Однако в очаровательной долине Лауры дни проходили в безмятежном спокойствии. В деревнях царила тишина, жатва благополучно закончилась. В этих местах между горожанами, крестьянами и дворянами не существовало особой вражды. Большинство богатых землевладельцев, таких, как Боревезы – бывшие владельцы Сезака, либо давно отказались от своих феодальных прав, либо, как граф де Грив, возвращали крестьянам значительную часть получаемых податей.

«Тем не менее было бы глупо с моей стороны считать, что нет повода для беспокойства», – писала Таунсенд родителям в ответ на их недавнее письмо, в котором они настоятельно убеждали ее и Яна вернуться в Англию. – «Мы слушали вчера, что в Дофинэ были разграблены и сожжены дотла два замка, и говорят, что королевский чугунолитейный завод в Эльзасе разрушен толпой, вооруженной пушками. Но это отдельные эксцессы, и Ян считает, что только что созданная Национальная гвардия вскоре наведет порядок. Его зять назначен командиром парижской городской гвардии, и он уверяет нас, что людей можно убедить сложить оружие, и Национальное собрание намерено обратиться с воззванием на этот счет. В сущности...»

Она подняла голову, и перо застыло над письмом. В сущности, ей не хотелось ехать домой. Пока еще нет. Ей хотелось, чтобы это длилось вечно. Никогда в жизни не была она так счастлива. И в самом деле, перед глазами Таунсенд, когда набирало силу лето Великого страха, были не бунты, не феодальное рабство и убийства, а зреющие виноградные лозы Сезака, ясное небо и река, катившая по их владениям свои чистые и глубокие воды.

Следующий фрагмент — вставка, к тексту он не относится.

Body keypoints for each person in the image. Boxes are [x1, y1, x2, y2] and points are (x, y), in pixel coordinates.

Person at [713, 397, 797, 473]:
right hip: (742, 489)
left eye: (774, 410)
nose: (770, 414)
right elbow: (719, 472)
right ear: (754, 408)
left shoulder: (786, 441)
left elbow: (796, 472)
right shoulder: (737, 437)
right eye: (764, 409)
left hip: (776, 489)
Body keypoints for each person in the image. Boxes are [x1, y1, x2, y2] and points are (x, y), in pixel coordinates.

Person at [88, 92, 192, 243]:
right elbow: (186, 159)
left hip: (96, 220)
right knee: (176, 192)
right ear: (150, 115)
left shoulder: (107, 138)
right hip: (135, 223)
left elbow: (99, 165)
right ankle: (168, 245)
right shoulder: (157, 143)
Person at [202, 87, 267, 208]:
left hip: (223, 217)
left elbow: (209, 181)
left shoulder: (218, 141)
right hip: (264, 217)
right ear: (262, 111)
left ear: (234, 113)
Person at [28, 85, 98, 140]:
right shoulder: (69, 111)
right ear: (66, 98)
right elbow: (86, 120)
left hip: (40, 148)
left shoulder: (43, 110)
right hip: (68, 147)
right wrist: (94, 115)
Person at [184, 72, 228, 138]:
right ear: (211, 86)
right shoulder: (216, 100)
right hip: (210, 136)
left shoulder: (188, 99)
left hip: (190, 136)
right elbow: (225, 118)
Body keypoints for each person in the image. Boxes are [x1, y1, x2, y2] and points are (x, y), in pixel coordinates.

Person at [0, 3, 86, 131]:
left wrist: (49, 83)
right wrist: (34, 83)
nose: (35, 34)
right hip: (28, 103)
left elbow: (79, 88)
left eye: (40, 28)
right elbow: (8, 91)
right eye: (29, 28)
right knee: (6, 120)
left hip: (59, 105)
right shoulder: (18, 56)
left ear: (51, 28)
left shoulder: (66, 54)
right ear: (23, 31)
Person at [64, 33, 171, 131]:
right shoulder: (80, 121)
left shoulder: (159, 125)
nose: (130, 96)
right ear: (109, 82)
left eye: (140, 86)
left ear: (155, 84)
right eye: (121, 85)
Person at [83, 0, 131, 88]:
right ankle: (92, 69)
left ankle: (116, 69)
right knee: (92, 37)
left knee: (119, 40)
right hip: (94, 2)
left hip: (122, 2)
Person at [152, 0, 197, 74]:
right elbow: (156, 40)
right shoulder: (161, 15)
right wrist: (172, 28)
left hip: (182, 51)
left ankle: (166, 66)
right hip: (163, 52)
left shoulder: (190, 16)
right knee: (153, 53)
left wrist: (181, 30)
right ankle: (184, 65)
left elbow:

Она понимала, что просто закрывает глаза на все происходящее во Франции, притворяется, будто за стенами Сезака ничего не существует, но этого она в письме не написала. Не хотела пугать родных, дать им понять, что она отгоняет от себя мысль об опасности. Ей хотелось сохранить в памяти эти несколько драгоценных дней, которые, если смотреть правде в глаза, могут очень скоро закончиться. Она столько вынесла, что поняла: Таунсенд прежних дней и счастливые дни девичества безвозвратно ушли. Но, молодая, охваченная своей первой, всепоглощающей любовью, она сейчас думала лишь о том, как строить жизнь для себя и Яна, ничто другое ее не интересовало.

«Я учусь виноделию», – писала Таунсенд, – решив, что сложные вопросы лучше отложить или вовсе оставить без ответа.

«Вас удивит, отец, как легко мне понять это теперь, после наставлений, полученных от вас и Париса относительно винокуренного завода в Бродфорде. По правде говоря, перегонка лавандового масла намного сложнее, чем выжимание сока из винограда и превращение его в вино.И должна вам признаться, что у меня великолепный учитель».

– Ты и вправду так считаешь?

Это был Ян. Положив руку ей на плечо, он склонился, чтобы прочесть написанные ею строки. Он только что вернулся с полей, и Таунсенд ощущала чистый запах пота и кожи, земли и воздуха, пропитавший его одежду. И слегка шевельнулась, когда его загорелая щека коснулась ее щеки.